* [Exercise data]
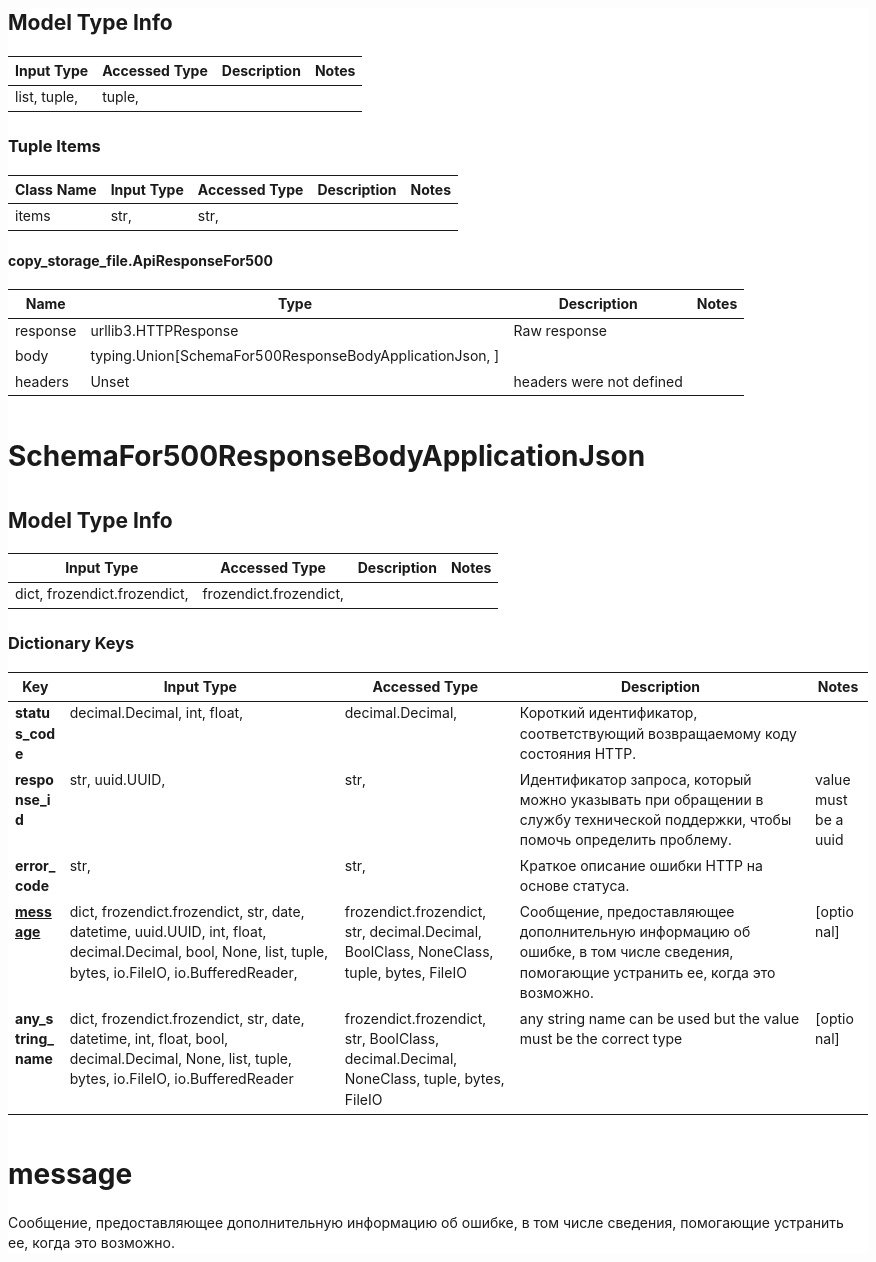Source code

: ## Model Type Info
Input Type | Accessed Type | Description | Notes
------------ | ------------- | ------------- | -------------
list, tuple,  | tuple,  |  | 

### Tuple Items
Class Name | Input Type | Accessed Type | Description | Notes
------------- | ------------- | ------------- | ------------- | -------------
items | str,  | str,  |  | 

#### copy_storage_file.ApiResponseFor500
Name | Type | Description  | Notes
------------- | ------------- | ------------- | -------------
response | urllib3.HTTPResponse | Raw response |
body | typing.Union[SchemaFor500ResponseBodyApplicationJson, ] |  |
headers | Unset | headers were not defined |

# SchemaFor500ResponseBodyApplicationJson

## Model Type Info
Input Type | Accessed Type | Description | Notes
------------ | ------------- | ------------- | -------------
dict, frozendict.frozendict,  | frozendict.frozendict,  |  | 

### Dictionary Keys
Key | Input Type | Accessed Type | Description | Notes
------------ | ------------- | ------------- | ------------- | -------------
**status_code** | decimal.Decimal, int, float,  | decimal.Decimal,  | Короткий идентификатор, соответствующий возвращаемому коду состояния HTTP. | 
**response_id** | str, uuid.UUID,  | str,  | Идентификатор запроса, который можно указывать при обращении в службу технической поддержки, чтобы помочь определить проблему. | value must be a uuid
**error_code** | str,  | str,  | Краткое описание ошибки HTTP на основе статуса. | 
**[message](#message)** | dict, frozendict.frozendict, str, date, datetime, uuid.UUID, int, float, decimal.Decimal, bool, None, list, tuple, bytes, io.FileIO, io.BufferedReader,  | frozendict.frozendict, str, decimal.Decimal, BoolClass, NoneClass, tuple, bytes, FileIO | Сообщение, предоставляющее дополнительную информацию об ошибке, в том числе сведения, помогающие устранить ее, когда это возможно. | [optional] 
**any_string_name** | dict, frozendict.frozendict, str, date, datetime, int, float, bool, decimal.Decimal, None, list, tuple, bytes, io.FileIO, io.BufferedReader | frozendict.frozendict, str, BoolClass, decimal.Decimal, NoneClass, tuple, bytes, FileIO | any string name can be used but the value must be the correct type | [optional]

# message

Сообщение, предоставляющее дополнительную информацию об ошибке, в том числе сведения, помогающие устранить ее, когда это возможно.
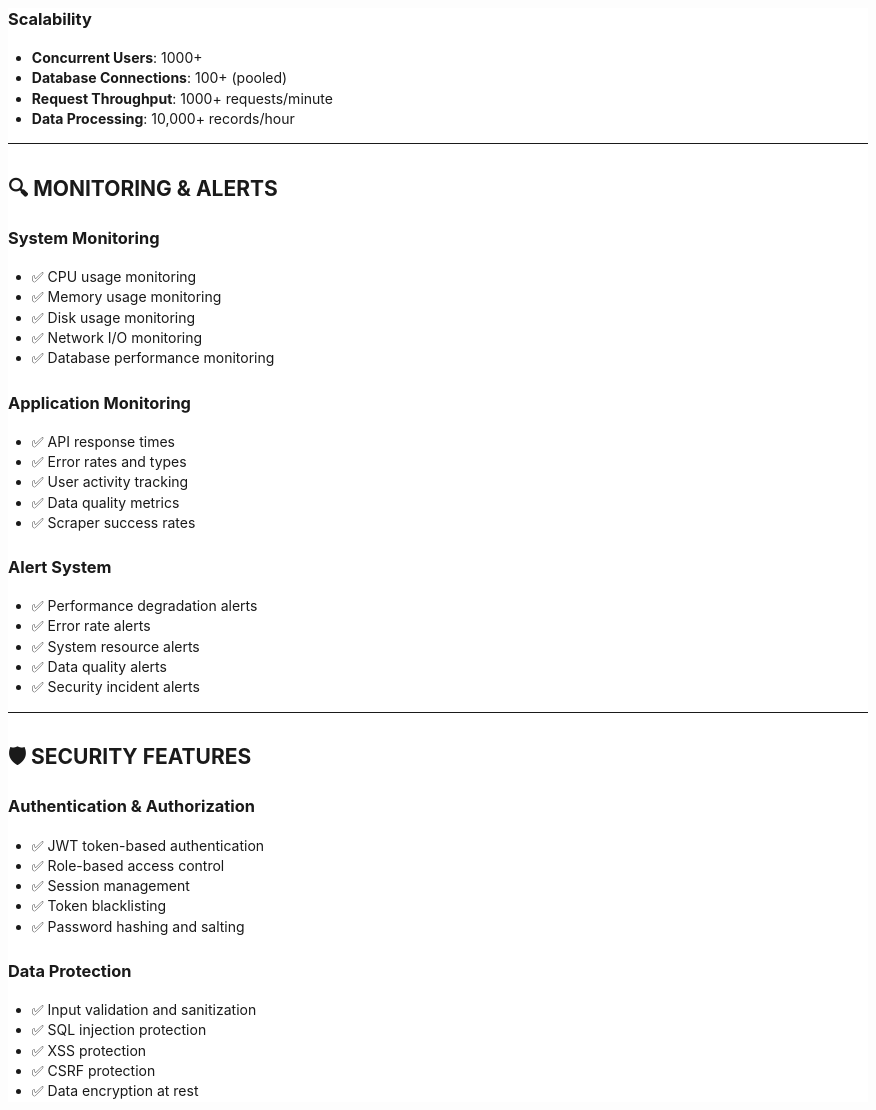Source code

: ### **Scalability**
- **Concurrent Users**: 1000+
- **Database Connections**: 100+ (pooled)
- **Request Throughput**: 1000+ requests/minute
- **Data Processing**: 10,000+ records/hour

---

## 🔍 **MONITORING & ALERTS**

### **System Monitoring**
- ✅ CPU usage monitoring
- ✅ Memory usage monitoring
- ✅ Disk usage monitoring
- ✅ Network I/O monitoring
- ✅ Database performance monitoring

### **Application Monitoring**
- ✅ API response times
- ✅ Error rates and types
- ✅ User activity tracking
- ✅ Data quality metrics
- ✅ Scraper success rates

### **Alert System**
- ✅ Performance degradation alerts
- ✅ Error rate alerts
- ✅ System resource alerts
- ✅ Data quality alerts
- ✅ Security incident alerts

---

## 🛡️ **SECURITY FEATURES**

### **Authentication & Authorization**
- ✅ JWT token-based authentication
- ✅ Role-based access control
- ✅ Session management
- ✅ Token blacklisting
- ✅ Password hashing and salting

### **Data Protection**
- ✅ Input validation and sanitization
- ✅ SQL injection protection
- ✅ XSS protection
- ✅ CSRF protection
- ✅ Data encryption at rest
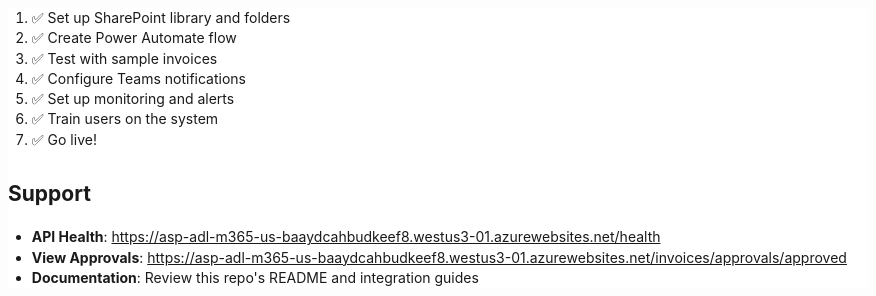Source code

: 1. ✅ Set up SharePoint library and folders
2. ✅ Create Power Automate flow
3. ✅ Test with sample invoices
4. ✅ Configure Teams notifications
5. ✅ Set up monitoring and alerts
6. ✅ Train users on the system
7. ✅ Go live!

## Support

- **API Health**: https://asp-adl-m365-us-baaydcahbudkeef8.westus3-01.azurewebsites.net/health
- **View Approvals**: https://asp-adl-m365-us-baaydcahbudkeef8.westus3-01.azurewebsites.net/invoices/approvals/approved
- **Documentation**: Review this repo's README and integration guides
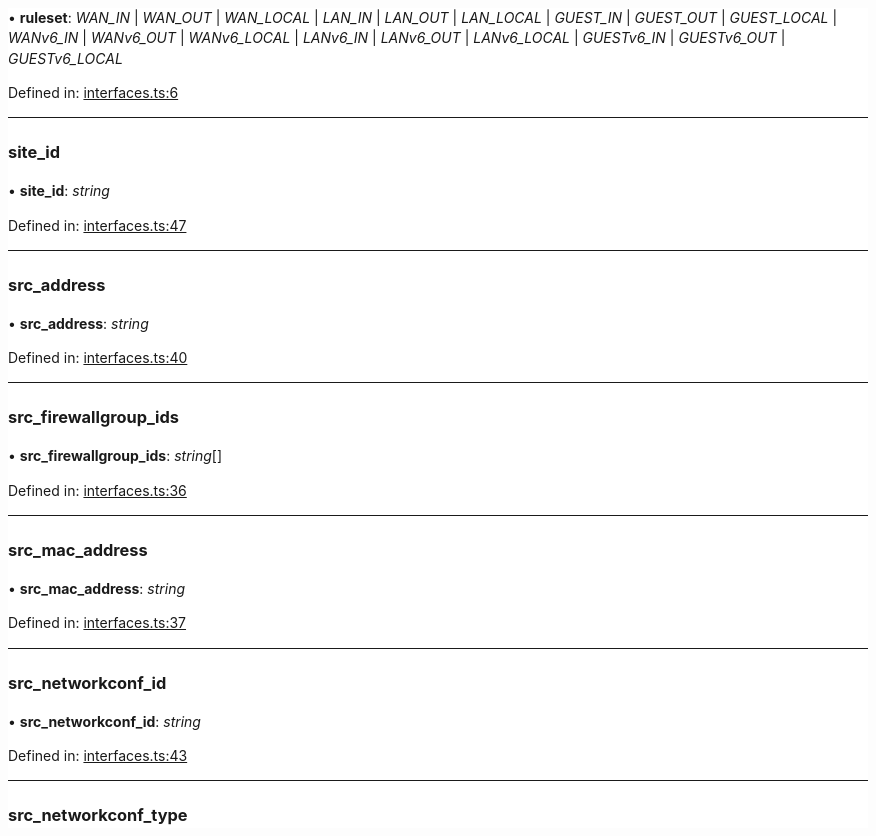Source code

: • **ruleset**: *WAN_IN* \| *WAN_OUT* \| *WAN_LOCAL* \| *LAN_IN* \| *LAN_OUT* \| *LAN_LOCAL* \| *GUEST_IN* \| *GUEST_OUT* \| *GUEST_LOCAL* \| *WANv6_IN* \| *WANv6_OUT* \| *WANv6_LOCAL* \| *LANv6_IN* \| *LANv6_OUT* \| *LANv6_LOCAL* \| *GUESTv6_IN* \| *GUESTv6_OUT* \| *GUESTv6_LOCAL*

Defined in: [interfaces.ts:6](https://github.com/thib3113/unifi-client/blob/a22dcb2/src/interfaces.ts#L6)

___

### site\_id

• **site\_id**: *string*

Defined in: [interfaces.ts:47](https://github.com/thib3113/unifi-client/blob/a22dcb2/src/interfaces.ts#L47)

___

### src\_address

• **src\_address**: *string*

Defined in: [interfaces.ts:40](https://github.com/thib3113/unifi-client/blob/a22dcb2/src/interfaces.ts#L40)

___

### src\_firewallgroup\_ids

• **src\_firewallgroup\_ids**: *string*[]

Defined in: [interfaces.ts:36](https://github.com/thib3113/unifi-client/blob/a22dcb2/src/interfaces.ts#L36)

___

### src\_mac\_address

• **src\_mac\_address**: *string*

Defined in: [interfaces.ts:37](https://github.com/thib3113/unifi-client/blob/a22dcb2/src/interfaces.ts#L37)

___

### src\_networkconf\_id

• **src\_networkconf\_id**: *string*

Defined in: [interfaces.ts:43](https://github.com/thib3113/unifi-client/blob/a22dcb2/src/interfaces.ts#L43)

___

### src\_networkconf\_type
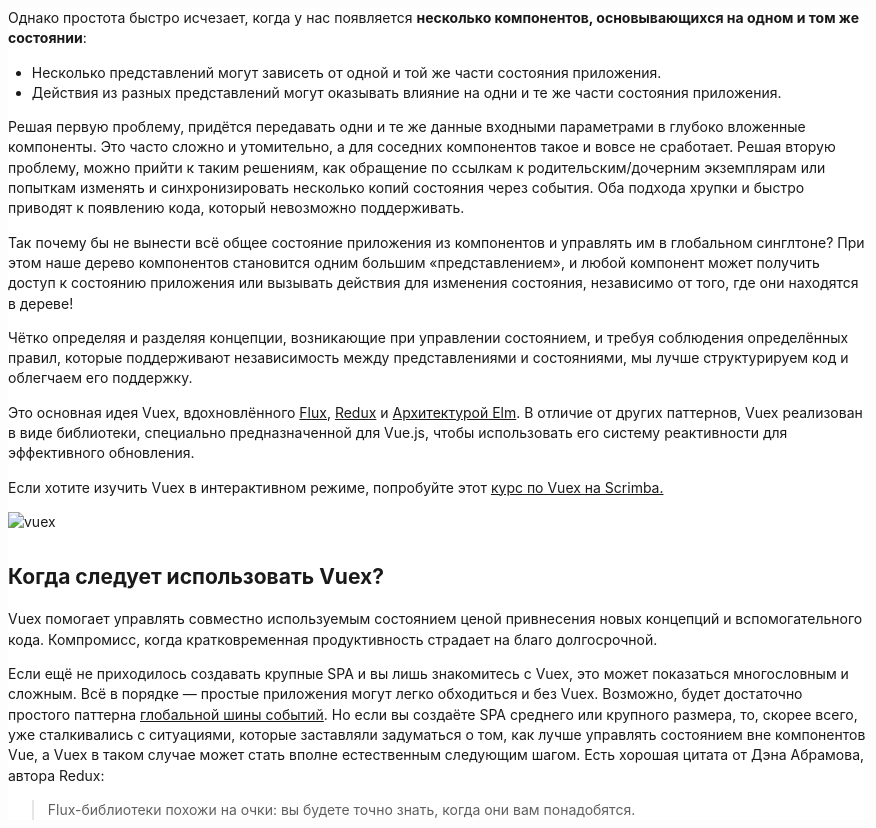 Однако простота быстро исчезает, когда у нас появляется **несколько компонентов, основывающихся на одном и том же состоянии**:

* Несколько представлений могут зависеть от одной и той же части состояния приложения.
* Действия из разных представлений могут оказывать влияние на одни и те же части состояния приложения.

Решая первую проблему, придётся передавать одни и те же данные входными параметрами в глубоко вложенные компоненты. Это часто сложно и утомительно, а для соседних компонентов такое и вовсе не сработает. Решая вторую проблему, можно прийти к таким решениям, как обращение по ссылкам к родительским/дочерним экземплярам или попыткам изменять и синхронизировать несколько копий состояния через события. Оба подхода хрупки и быстро приводят к появлению кода, который невозможно поддерживать.

Так почему бы не вынести всё общее состояние приложения из компонентов и управлять им в глобальном синглтоне? При этом наше дерево компонентов становится одним большим «представлением», и любой компонент может получить доступ к состоянию приложения или вызывать действия для изменения состояния, независимо от того, где они находятся в дереве!

Чётко определяя и разделяя концепции, возникающие при управлении состоянием, и требуя соблюдения определённых правил, которые поддерживают независимость между представлениями и состояниями, мы лучше структурируем код и облегчаем его поддержку.

Это основная идея Vuex, вдохновлённого [Flux](https://facebook.github.io/flux/docs/overview), [Redux](http://redux.js.org/) и [Архитектурой Elm](https://guide.elm-lang.org/architecture/). В отличие от других паттернов, Vuex реализован в виде библиотеки, специально предназначенной для Vue.js, чтобы использовать его систему реактивности для эффективного обновления.

Если хотите изучить Vuex в интерактивном режиме, попробуйте этот [курс по Vuex на Scrimba.](https://scrimba.com/g/gvuex)

![vuex](/ru/vuex.png)

## Когда следует использовать Vuex?

Vuex помогает управлять совместно используемым состоянием ценой привнесения новых концепций и вспомогательного кода. Компромисс, когда кратковременная продуктивность страдает на благо долгосрочной.

Если ещё не приходилось создавать крупные SPA и вы лишь знакомитесь с Vuex, это может показаться многословным и сложным. Всё в порядке — простые приложения могут легко обходиться и без Vuex. Возможно, будет достаточно простого паттерна [глобальной шины событий](https://ru.vuejs.org/v2/guide/state-management.html#Простой-контейнер-состояния-с-нуля). Но если вы создаёте SPA среднего или крупного размера, то, скорее всего, уже сталкивались с ситуациями, которые заставляли задуматься о том, как лучше управлять состоянием вне компонентов Vue, а Vuex в таком случае может стать вполне естественным следующим шагом. Есть хорошая цитата от Дэна Абрамова, автора Redux:

> Flux-библиотеки похожи на очки: вы будете точно знать, когда они вам понадобятся.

* [Activity] Would you please write out, exactly and with no other lines, the stretch of the listing above from the line containing "- ✅ JWT token-based authentication" through the line containing "- ✅ CSRF protection"?

* [Result below]
- ✅ JWT token-based authentication
- ✅ Role-based access control
- ✅ Session management
- ✅ Token blacklisting
- ✅ Password hashing and salting

### **Data Protection**
- ✅ Input validation and sanitization
- ✅ SQL injection protection
- ✅ XSS protection
- ✅ CSRF protection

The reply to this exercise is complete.